Isabelle His, “La Sibylle en musique: D’Orlande de Lassus à Maurice Ohana,” covers musical works by Orlando de Lassus that interpret Christ’s birth, Passion and Resurrection. In this work, each of the Sibyls (now twelve — mid- to late 16th century) possesses an individual musical and iconographic mode. Three of Ohana’s 20th-century compositions include the Sibyl, now reduced to oracular “syllables or onomatopoeia,” just unintelligible vocalized shouts or murmurs (p. 263). His tells us the 1968 work is a “theatrical musical for soprano, percussion and tape recorder” (p. 262), and wonders if the French-Spanish-Moroccan composer borrowed from his polyphonic antecedent.
Anne Ducrey, “Sibylles fin de siècle,” provides several sobering final notes on a kind of resuscitation of the Sibyl in the Symbolist theater of Maurice Maeterlinck, Henri de Régnier, Alexandre Blok and Fernando Pessoa. These playwrights absorbed the incorporeal quality of Virgil’s guide, diluting the character into a “pale imitation, as if disembodied” (p. 274), who lives out a fragile and diminished life, lost in an alterity of the beyond. Such is the case particularly and typically of Les Aveugles by Maeterlinck (1890), in which none of the twelve characters possesses an identity.

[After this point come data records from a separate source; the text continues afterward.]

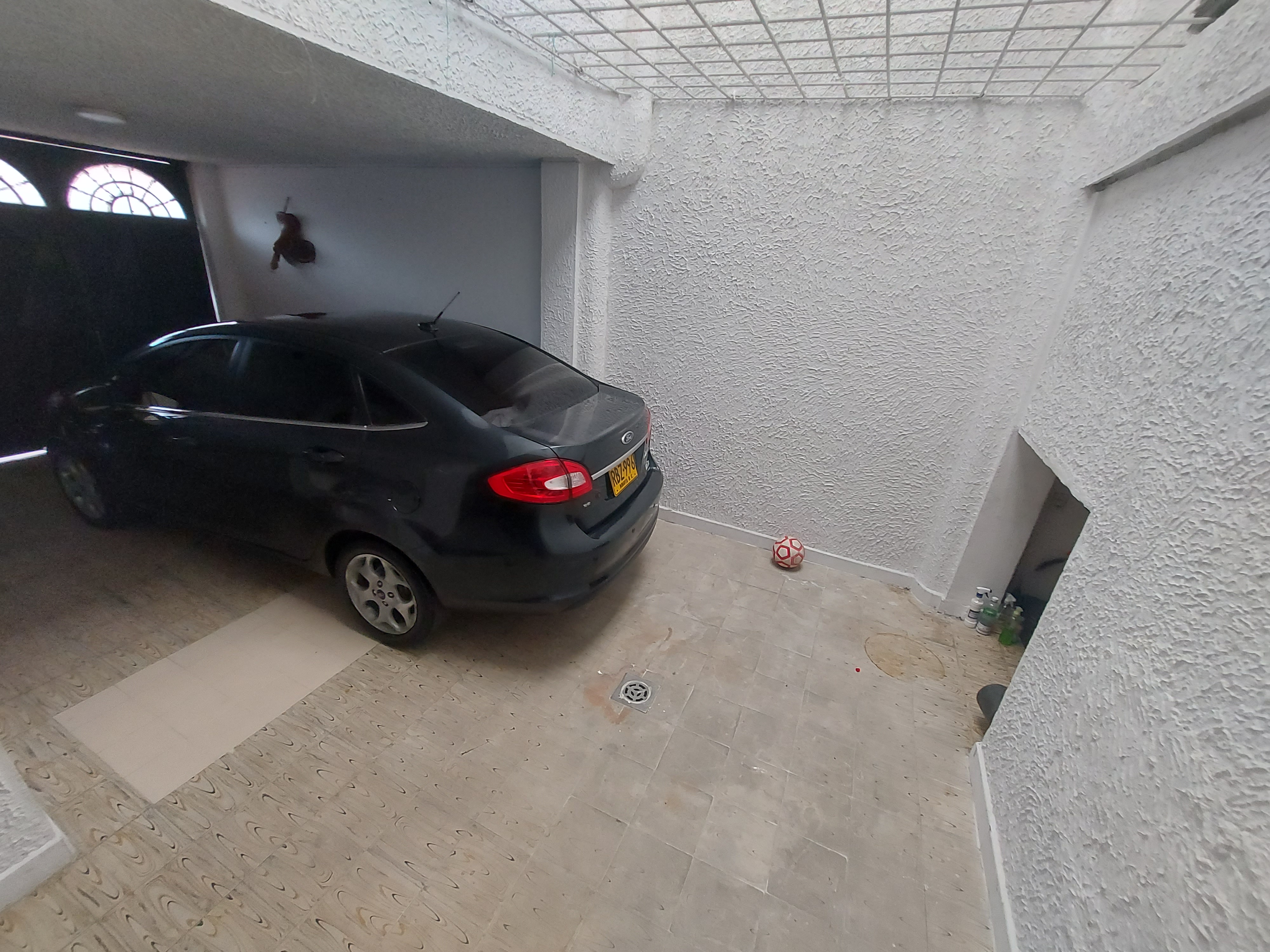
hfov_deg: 106.2
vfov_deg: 89.9
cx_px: 635
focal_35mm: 13
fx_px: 477
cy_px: 476
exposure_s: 1/40
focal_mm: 1.74
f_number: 2.2
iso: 320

One learns much in these pages about this chameleon of a mythological character, one who has survived so long in this melting world of wrath and chaos. I was delighted to see the Old French Roman d’Énéas cited a couple of times but disappointed that no paper focused on its curious “Sebille,” and no one mentioned the Livre de Sibile from ca. 1140, the oldest known vernacular (Anglo-Norman) rendering of the visionary Latin prose Tiburtine Sibyl. Nonetheless, this volume has been carefully edited and proofread. It is a quality paperback and highly recommended.